3 Sur la mobilité sociale :
Effectivement il y a un vrai problème de mobilité sociale en France. Il ne faut pas oublier la frilosité pathologique des entreprises à l’égard des jeunes, des vieux, de ceux qui ont fait la fac, de ceux qui ont pas fait l’Ecole de Commerce la plus renommée, de ceux qui ont fait autre chose, des polyvalents, de ceux qui n’ont pas le nez dans le guidon, de ceux qui sont moches ou qui n’ont pas l’air "comme il faut" (première source de discrimination en France)... Tout ça pour un stage ou un contrat précaire. Les offres de stages sont pourvues sous condition d’expériences et de diplômes déjà validés. La dégradation de l’image de l’entreprise est démotivante. C’est par une politique de responsabilité sociale que nous ferons tomber ces œillères.
Nous avons des dizaines de milliers d’offres d’emploi non satisfaites. En face des millions de chômeurs reconnus comme tels ou évacués des statistiques officielles (étudiants qui font durer le plaisir pour ne pas se retrouver désœuvrés et sans bourse ni RMI, en formations, en recherche d’un temps partiel, en recherche d’un CDI, disponibles à la fin de leur préavis...) plus toutes les entourloupes qui alarment les statistiques officielles de l’UE depuis Jospin : premières radiations massives, premières campagnes de désincitation à se présenter aux agences.
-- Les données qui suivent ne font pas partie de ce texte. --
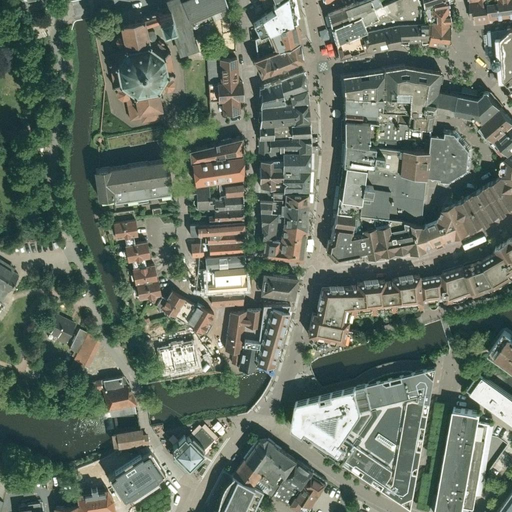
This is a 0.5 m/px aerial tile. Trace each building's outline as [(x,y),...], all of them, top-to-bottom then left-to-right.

La balle est dans le camp des entreprises, qui doivent de nouveau accepter la prise de risque, leur part de formation "sur le tas", et leur rôle de mobilité sociale dans une société qui se veut plus méritocratique.
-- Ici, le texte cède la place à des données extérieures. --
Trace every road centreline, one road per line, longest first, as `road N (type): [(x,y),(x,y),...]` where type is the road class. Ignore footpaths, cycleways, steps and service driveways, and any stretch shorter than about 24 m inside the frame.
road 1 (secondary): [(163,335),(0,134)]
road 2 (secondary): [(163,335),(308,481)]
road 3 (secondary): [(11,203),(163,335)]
Les entreprises sont faites d’hommes, qui favorisent le népotisme, la cooptation ou privilégient les filières les plus sélectives (quoique la sélection se fasse surtout au regard de la taille du portefeuille en école de commerce, pour une formation très proche des IAE ou des écoles moins cotées). C’est donc une question sociale qui se traduit économiquement.
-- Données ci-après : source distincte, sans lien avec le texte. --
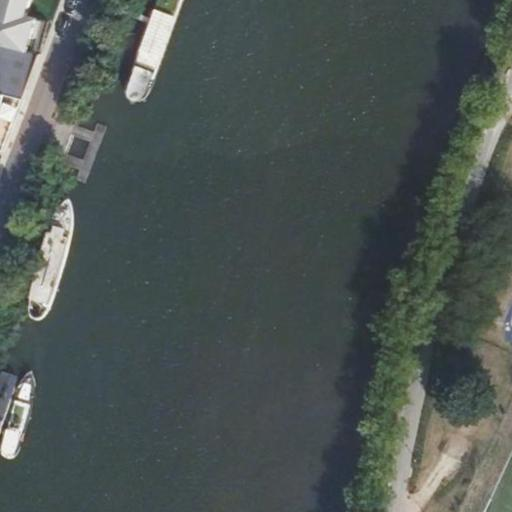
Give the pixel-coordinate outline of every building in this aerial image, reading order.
[(0,0),(0,41),(43,52),(51,19),(30,14),(33,0),(0,0)] [(132,0),(129,10),(107,73),(109,80),(114,84),(121,84),(128,80),(156,0),(132,0)] [(0,41),(0,93),(25,101),(39,53),(0,41)] [(0,150),(6,152),(25,101),(0,93),(0,150)] [(62,207),(53,223),(43,257),(29,306),(31,313),(36,317),(43,317),(49,313),(74,231),(76,212),(74,202),(70,201),(62,207)] [(9,362),(0,377),(0,455),(21,386),(23,367),(21,356),(17,355),(9,362)]
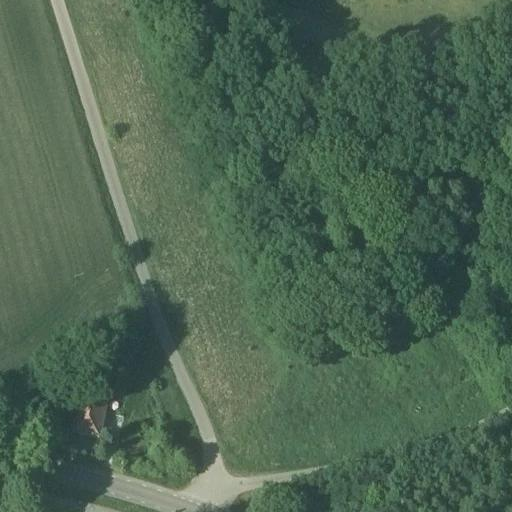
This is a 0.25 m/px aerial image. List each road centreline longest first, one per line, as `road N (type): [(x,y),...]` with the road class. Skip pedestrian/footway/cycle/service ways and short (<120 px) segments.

4 Sur l’aspect économique et politique de la loi LRU :
Nous avons déjà dit pourquoi 1 milliard par an sur 5 ans sont insuffisants. Cette loi, à l’instar de la décentralisation Raffarin, a pour but de désengager l’Etat de ses obligations de financement direct, donc comptabilisé dans les normes du pacte de stabilité économique de l’UE.
Cependant, les entreprises ne seront pas du jour au lendemain disposées, par patriotisme, à payer la formation des étudiants sans contreparties. Certaines de ces contreparties seront raisonnables et positives, amélioreront l’employabilité, mais d’autres seront moins légitimes. Veut-on une université aussi docile que le sont les médias vis-à-vis de leurs annonceurs ? Aurais-je pu écrire un mémoire critique sur la loi DADVSI ou sur les dérives de l’UE à la veille du traité constitutionnel européen, si mon directeur avait craint de perdre ses financements ou si le doyen l’avait rappelé à l’ordre ?
Par ailleurs, ce financement, les entreprises iront le prendre quelque part. Ce quelque part ne sera pas les dividendes de leurs actionnaires, mais les poches des consommateurs. La décentralisation a conduit à des taux de prélèvements obligatoires records, la loi sur la réforme des universités érodera encore davantage le pouvoir d’achat.
Les entreprises préfèrent aujourd’hui payer leur taxe d’apprentissage à l’Etat plutôt qu’à un organisme de formation dont elles pourraient exiger plusieurs stagiaires. C’est absurde, mais révélateur de leur indifférence au problème de la formation.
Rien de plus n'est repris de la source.